On February 29, six-year-old Kayla Rolland was shot and killed in a Michigan classroom by a schoolmate who had allegedly retrieved the handgun from a bedroom in his uncle's house. The next day, a man in a Pittsburgh suburb opened fire in a Burger King, McDonald's, and an apartment complex, killing one person and injuring others. Decrying the violence, President Bill Clinton called for Congress to pass a gun-safety law before the April 20 anniversary of the Columbine High School shootings.

Does a gun culture exist in the United States?

No question, says David Hemenway, director of the Harvard Injury Control Research Center. It does. But an appalling lack of data exists about gun-related injuries and deaths, gun owners, and gun storage. Hemenway has made it his mission to help fill the void. He and other researchers at the center want the public and politicians to think of gun use not just as a social issue but also as a public health issue. The first step, he said, is to collect the data.

"If you are killed by a firearm in the US, it is most likely the result of suicide, but there are no data systems for either suicides or unintentional firearm fatalities," said Hemenway. "There is nothing to tell us the circumstances of the injury or about the firearm. For unintentional shootings, for example, we don't know whether you are more likely to be injured indoors or outdoors, with a handgun or long gun, or whether the victim shot himself or was shot by another person."

To help collect information, the Harvard Injury Control Research Center has received financial backing from five foundations to start a surveillance system of firearms that would track data.

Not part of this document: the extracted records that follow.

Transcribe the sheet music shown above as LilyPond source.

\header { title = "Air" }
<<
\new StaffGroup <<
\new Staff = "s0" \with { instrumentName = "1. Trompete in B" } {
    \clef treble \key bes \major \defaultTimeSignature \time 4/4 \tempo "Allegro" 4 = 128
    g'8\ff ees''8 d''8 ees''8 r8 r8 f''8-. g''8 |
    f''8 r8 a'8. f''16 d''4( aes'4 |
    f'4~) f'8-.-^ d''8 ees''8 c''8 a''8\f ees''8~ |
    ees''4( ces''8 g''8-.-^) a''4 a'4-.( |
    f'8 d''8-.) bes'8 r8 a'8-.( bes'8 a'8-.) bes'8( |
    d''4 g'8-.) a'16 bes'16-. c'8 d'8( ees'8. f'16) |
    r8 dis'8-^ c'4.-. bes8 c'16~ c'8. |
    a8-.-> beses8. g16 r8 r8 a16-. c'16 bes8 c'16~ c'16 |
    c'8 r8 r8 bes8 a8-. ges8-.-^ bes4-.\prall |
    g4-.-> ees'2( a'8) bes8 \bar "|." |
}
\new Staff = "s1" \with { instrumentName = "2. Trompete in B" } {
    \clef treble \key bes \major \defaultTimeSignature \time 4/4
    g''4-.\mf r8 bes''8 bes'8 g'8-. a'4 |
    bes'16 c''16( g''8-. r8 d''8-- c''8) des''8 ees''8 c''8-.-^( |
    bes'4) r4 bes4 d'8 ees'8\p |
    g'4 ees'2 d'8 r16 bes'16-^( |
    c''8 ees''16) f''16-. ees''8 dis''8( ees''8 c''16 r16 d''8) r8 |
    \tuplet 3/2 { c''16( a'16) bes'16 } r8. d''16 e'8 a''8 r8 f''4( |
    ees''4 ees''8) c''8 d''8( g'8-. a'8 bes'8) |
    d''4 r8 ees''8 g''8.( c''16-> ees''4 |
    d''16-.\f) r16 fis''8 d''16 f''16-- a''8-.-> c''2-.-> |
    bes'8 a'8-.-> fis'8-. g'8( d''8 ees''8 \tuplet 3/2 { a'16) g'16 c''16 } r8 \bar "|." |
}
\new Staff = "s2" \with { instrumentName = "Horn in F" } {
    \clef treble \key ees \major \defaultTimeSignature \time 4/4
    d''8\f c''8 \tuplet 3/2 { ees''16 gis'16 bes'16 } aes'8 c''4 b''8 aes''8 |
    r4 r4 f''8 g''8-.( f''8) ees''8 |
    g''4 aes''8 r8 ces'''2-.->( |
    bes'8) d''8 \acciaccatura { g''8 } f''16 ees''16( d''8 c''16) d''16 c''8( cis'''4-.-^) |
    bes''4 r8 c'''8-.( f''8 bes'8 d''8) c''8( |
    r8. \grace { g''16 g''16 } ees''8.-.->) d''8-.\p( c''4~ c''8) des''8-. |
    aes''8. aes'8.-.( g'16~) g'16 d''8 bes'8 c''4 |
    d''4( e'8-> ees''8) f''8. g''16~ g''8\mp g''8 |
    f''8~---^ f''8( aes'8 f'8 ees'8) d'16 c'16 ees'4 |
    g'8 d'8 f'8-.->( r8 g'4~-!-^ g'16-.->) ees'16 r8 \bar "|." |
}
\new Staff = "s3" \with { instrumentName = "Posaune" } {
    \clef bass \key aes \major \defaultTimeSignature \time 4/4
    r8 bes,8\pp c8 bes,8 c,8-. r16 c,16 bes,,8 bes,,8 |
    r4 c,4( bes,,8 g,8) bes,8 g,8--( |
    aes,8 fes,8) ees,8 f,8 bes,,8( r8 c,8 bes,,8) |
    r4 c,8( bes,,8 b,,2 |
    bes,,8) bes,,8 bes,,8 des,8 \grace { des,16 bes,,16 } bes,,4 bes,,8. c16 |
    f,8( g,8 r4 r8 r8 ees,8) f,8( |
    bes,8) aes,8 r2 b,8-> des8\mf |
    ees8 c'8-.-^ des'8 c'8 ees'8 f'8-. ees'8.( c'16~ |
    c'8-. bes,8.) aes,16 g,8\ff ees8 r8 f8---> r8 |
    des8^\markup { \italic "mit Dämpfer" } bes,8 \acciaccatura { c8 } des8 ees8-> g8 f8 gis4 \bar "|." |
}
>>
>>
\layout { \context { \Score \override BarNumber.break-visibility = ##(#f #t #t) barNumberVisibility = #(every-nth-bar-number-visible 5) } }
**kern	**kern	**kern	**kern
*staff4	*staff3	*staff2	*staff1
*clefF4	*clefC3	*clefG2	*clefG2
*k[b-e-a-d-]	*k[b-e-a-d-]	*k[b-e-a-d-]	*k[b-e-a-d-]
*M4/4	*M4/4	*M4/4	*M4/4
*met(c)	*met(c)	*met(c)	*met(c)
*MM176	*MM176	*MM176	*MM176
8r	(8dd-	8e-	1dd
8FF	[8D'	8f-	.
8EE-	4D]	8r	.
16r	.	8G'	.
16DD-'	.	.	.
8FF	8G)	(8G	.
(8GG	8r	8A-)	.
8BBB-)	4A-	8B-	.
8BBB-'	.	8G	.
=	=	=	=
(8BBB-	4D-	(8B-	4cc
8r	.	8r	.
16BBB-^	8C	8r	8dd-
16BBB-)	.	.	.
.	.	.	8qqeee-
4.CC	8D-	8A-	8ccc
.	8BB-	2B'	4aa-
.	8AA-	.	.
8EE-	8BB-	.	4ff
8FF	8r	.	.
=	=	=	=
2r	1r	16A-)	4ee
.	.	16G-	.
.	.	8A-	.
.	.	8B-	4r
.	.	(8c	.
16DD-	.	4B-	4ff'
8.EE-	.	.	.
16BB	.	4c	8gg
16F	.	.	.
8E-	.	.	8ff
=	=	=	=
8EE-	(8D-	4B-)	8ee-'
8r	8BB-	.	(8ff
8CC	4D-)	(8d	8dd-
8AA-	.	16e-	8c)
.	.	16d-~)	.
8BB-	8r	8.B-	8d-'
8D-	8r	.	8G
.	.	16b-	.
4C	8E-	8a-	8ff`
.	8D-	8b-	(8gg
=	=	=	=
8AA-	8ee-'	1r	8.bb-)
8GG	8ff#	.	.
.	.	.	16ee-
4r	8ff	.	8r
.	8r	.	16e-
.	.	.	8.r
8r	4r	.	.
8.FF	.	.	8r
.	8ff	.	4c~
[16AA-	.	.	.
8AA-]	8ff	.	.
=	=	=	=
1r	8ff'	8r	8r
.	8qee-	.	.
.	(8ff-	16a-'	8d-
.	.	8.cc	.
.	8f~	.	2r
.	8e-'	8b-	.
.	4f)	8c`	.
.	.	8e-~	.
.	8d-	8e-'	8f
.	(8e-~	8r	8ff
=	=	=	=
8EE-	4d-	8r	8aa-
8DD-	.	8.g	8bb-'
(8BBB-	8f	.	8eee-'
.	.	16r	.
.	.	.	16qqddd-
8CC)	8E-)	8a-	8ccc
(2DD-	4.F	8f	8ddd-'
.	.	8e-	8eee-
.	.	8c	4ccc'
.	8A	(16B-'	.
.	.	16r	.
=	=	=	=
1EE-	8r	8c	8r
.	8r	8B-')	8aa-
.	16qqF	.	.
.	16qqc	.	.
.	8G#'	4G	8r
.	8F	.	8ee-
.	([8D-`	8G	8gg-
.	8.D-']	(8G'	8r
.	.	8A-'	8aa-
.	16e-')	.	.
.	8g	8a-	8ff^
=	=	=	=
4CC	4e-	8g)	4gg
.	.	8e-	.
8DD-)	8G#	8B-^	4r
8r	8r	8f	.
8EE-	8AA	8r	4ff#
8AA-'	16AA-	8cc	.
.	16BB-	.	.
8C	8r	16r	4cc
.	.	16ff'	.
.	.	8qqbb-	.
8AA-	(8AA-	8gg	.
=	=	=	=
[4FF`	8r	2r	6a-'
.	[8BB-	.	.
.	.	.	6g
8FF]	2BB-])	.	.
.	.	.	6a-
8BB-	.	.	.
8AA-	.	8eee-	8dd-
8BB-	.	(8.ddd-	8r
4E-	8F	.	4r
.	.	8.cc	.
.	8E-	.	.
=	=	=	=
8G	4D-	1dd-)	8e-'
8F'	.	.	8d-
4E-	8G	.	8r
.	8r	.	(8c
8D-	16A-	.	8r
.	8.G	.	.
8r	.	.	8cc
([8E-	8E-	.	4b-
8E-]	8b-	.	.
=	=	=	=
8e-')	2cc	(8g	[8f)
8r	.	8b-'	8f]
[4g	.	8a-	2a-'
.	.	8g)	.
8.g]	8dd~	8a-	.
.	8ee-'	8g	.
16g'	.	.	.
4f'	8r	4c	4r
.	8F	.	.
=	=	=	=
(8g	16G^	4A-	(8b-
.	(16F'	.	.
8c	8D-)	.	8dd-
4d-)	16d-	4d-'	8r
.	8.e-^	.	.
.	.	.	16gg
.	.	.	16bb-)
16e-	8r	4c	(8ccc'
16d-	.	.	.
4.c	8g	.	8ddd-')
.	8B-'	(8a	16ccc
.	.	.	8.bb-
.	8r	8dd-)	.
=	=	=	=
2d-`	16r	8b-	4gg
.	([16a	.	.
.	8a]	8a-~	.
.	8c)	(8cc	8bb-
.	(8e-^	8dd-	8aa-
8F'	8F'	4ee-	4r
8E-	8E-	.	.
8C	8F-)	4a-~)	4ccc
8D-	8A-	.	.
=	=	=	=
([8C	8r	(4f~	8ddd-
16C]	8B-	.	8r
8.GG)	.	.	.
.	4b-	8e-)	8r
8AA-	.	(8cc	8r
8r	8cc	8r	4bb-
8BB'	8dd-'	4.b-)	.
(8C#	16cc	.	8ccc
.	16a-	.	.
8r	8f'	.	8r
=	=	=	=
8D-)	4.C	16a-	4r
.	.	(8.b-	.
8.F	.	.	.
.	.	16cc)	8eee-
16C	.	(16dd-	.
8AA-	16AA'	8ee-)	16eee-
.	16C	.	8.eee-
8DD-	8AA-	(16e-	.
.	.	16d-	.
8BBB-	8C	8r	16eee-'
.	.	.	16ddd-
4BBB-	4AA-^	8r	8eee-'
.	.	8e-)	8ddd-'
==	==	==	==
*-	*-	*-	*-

In the US, nearly 90 people die from gunshot wounds every day, said Hemenway. The deaths do not result from an American citizenry bent on violence. Crime and violence rates in the US are similar to those of other developed nations. "We do not seem to have higher rates of assault or sexual violence," said Hemenway, "yet we are out of line in terms of homicide and gun accidents."

Americans own more guns than citizens of many other developed countries. Nearly 40 percent of US households contain at least one gun, but that does not mean that household members know of guns in the home. Hemenway and his colleagues conducted random sample studies of adult populations in 1994, 1996, and 1999 and found that women were less likely to report a gun in a house, which suggests they were unaware of its presence. Surprisingly, gun owners who had been trained in safe gun storage were less likely to store their guns unloaded and locked away, said Hemenway.

Currently, any US citizen over the age of 21 who is not a convicted felon can apply for gun ownership. Loopholes exist in secondary markets, however. People can buy guns at trade shows, flea markets, and online without the same background checks that exist in gun shops.

People who die under the age of 40 in the US are more likely to die of injuries than diseases, said Hemenway. In most developed countries, including America, motor vehicle accidents are the leading cause of such injuries, but "only in the US are gun-related injuries the second leading cause," he said.

Hemenway would like to see the creation of an agency that would regulate gun policy in the same way that a motor vehicle agency controls cars. Creating such an agency would not mean stopping people from owning guns, said Hemenway. But he hopes it would promote responsibility and answer questions about a public health problem that claims the lives of more than 30,000 US citizens every year.